Stored data entries:
========================================

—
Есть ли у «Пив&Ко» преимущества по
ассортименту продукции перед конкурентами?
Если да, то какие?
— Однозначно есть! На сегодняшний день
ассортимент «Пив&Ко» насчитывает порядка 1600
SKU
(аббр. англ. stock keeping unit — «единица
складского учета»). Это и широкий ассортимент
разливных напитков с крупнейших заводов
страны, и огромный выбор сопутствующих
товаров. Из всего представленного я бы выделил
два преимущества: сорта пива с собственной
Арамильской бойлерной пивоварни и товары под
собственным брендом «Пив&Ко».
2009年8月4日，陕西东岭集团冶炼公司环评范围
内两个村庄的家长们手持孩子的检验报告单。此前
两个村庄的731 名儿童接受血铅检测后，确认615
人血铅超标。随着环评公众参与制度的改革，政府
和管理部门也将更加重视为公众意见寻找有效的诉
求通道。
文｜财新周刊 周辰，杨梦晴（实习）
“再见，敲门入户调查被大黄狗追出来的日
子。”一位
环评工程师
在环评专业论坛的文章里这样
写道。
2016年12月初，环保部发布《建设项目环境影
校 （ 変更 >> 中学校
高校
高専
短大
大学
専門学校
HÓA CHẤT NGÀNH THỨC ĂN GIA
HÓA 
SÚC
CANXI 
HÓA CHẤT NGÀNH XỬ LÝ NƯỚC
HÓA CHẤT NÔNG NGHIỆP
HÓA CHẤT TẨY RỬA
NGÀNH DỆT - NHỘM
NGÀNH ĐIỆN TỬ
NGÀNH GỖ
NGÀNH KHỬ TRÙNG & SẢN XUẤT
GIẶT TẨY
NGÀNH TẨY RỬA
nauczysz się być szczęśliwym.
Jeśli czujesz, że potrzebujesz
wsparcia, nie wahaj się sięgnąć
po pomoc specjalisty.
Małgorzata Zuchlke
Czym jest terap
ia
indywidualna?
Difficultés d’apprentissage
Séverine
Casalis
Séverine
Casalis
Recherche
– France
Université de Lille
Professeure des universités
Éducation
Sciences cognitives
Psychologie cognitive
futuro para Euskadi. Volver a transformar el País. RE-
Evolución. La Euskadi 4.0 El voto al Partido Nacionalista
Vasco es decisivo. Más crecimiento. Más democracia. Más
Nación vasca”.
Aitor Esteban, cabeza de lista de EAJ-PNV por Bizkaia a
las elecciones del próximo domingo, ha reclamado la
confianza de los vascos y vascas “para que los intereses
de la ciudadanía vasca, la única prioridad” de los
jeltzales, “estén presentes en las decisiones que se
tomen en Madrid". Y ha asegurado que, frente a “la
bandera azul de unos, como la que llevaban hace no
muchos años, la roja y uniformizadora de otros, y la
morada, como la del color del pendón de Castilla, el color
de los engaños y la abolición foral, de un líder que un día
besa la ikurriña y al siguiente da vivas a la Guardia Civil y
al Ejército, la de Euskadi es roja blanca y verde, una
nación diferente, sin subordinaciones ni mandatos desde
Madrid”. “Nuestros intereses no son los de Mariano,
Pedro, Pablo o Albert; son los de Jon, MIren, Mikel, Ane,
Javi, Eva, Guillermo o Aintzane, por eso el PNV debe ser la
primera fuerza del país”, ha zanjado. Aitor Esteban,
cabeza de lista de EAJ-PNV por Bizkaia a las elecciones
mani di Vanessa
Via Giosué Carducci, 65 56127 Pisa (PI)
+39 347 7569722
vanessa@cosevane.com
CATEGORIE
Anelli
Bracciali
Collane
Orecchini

========================================

**Work item**
Output every entry exactly as it appears.

**Exercise output**
—
Есть ли у «Пив&Ко» преимущества по
ассортименту продукции перед конкурентами?
Если да, то какие?
— Однозначно есть! На сегодняшний день
ассортимент «Пив&Ко» насчитывает порядка 1600
SKU
(аббр. англ. stock keeping unit — «единица
складского учета»). Это и широкий ассортимент
разливных напитков с крупнейших заводов
страны, и огромный выбор сопутствующих
товаров. Из всего представленного я бы выделил
два преимущества: сорта пива с собственной
Арамильской бойлерной пивоварни и товары под
собственным брендом «Пив&Ко».
2009年8月4日，陕西东岭集团冶炼公司环评范围
内两个村庄的家长们手持孩子的检验报告单。此前
两个村庄的731 名儿童接受血铅检测后，确认615
人血铅超标。随着环评公众参与制度的改革，政府
和管理部门也将更加重视为公众意见寻找有效的诉
求通道。
文｜财新周刊 周辰，杨梦晴（实习）
“再见，敲门入户调查被大黄狗追出来的日
子。”一位
环评工程师
在环评专业论坛的文章里这样
写道。
2016年12月初，环保部发布《建设项目环境影
校 （ 変更 >> 中学校
高校
高専
短大
大学
専門学校
HÓA CHẤT NGÀNH THỨC ĂN GIA
HÓA 
SÚC
CANXI 
HÓA CHẤT NGÀNH XỬ LÝ NƯỚC
HÓA CHẤT NÔNG NGHIỆP
HÓA CHẤT TẨY RỬA
NGÀNH DỆT - NHỘM
NGÀNH ĐIỆN TỬ
NGÀNH GỖ
NGÀNH KHỬ TRÙNG & SẢN XUẤT
GIẶT TẨY
NGÀNH TẨY RỬA
nauczysz się być szczęśliwym.
Jeśli czujesz, że potrzebujesz
wsparcia, nie wahaj się sięgnąć
po pomoc specjalisty.
Małgorzata Zuchlke
Czym jest terap
ia
indywidualna?
Difficultés d’apprentissage
Séverine
Casalis
Séverine
Casalis
Recherche
– France
Université de Lille
Professeure des universités
Éducation
Sciences cognitives
Psychologie cognitive
futuro para Euskadi. Volver a transformar el País. RE-
Evolución. La Euskadi 4.0 El voto al Partido Nacionalista
Vasco es decisivo. Más crecimiento. Más democracia. Más
Nación vasca”.
Aitor Esteban, cabeza de lista de EAJ-PNV por Bizkaia a
las elecciones del próximo domingo, ha reclamado la
confianza de los vascos y vascas “para que los intereses
de la ciudadanía vasca, la única prioridad” de los
jeltzales, “estén presentes en las decisiones que se
tomen en Madrid". Y ha asegurado que, frente a “la
bandera azul de unos, como la que llevaban hace no
muchos años, la roja y uniformizadora de otros, y la
morada, como la del color del pendón de Castilla, el color
de los engaños y la abolición foral, de un líder que un día
besa la ikurriña y al siguiente da vivas a la Guardia Civil y
al Ejército, la de Euskadi es roja blanca y verde, una
nación diferente, sin subordinaciones ni mandatos desde
Madrid”. “Nuestros intereses no son los de Mariano,
Pedro, Pablo o Albert; son los de Jon, MIren, Mikel, Ane,
Javi, Eva, Guillermo o Aintzane, por eso el PNV debe ser la
primera fuerza del país”, ha zanjado. Aitor Esteban,
cabeza de lista de EAJ-PNV por Bizkaia a las elecciones
mani di Vanessa
Via Giosué Carducci, 65 56127 Pisa (PI)
+39 347 7569722
vanessa@cosevane.com
CATEGORIE
Anelli
Bracciali
Collane
Orecchini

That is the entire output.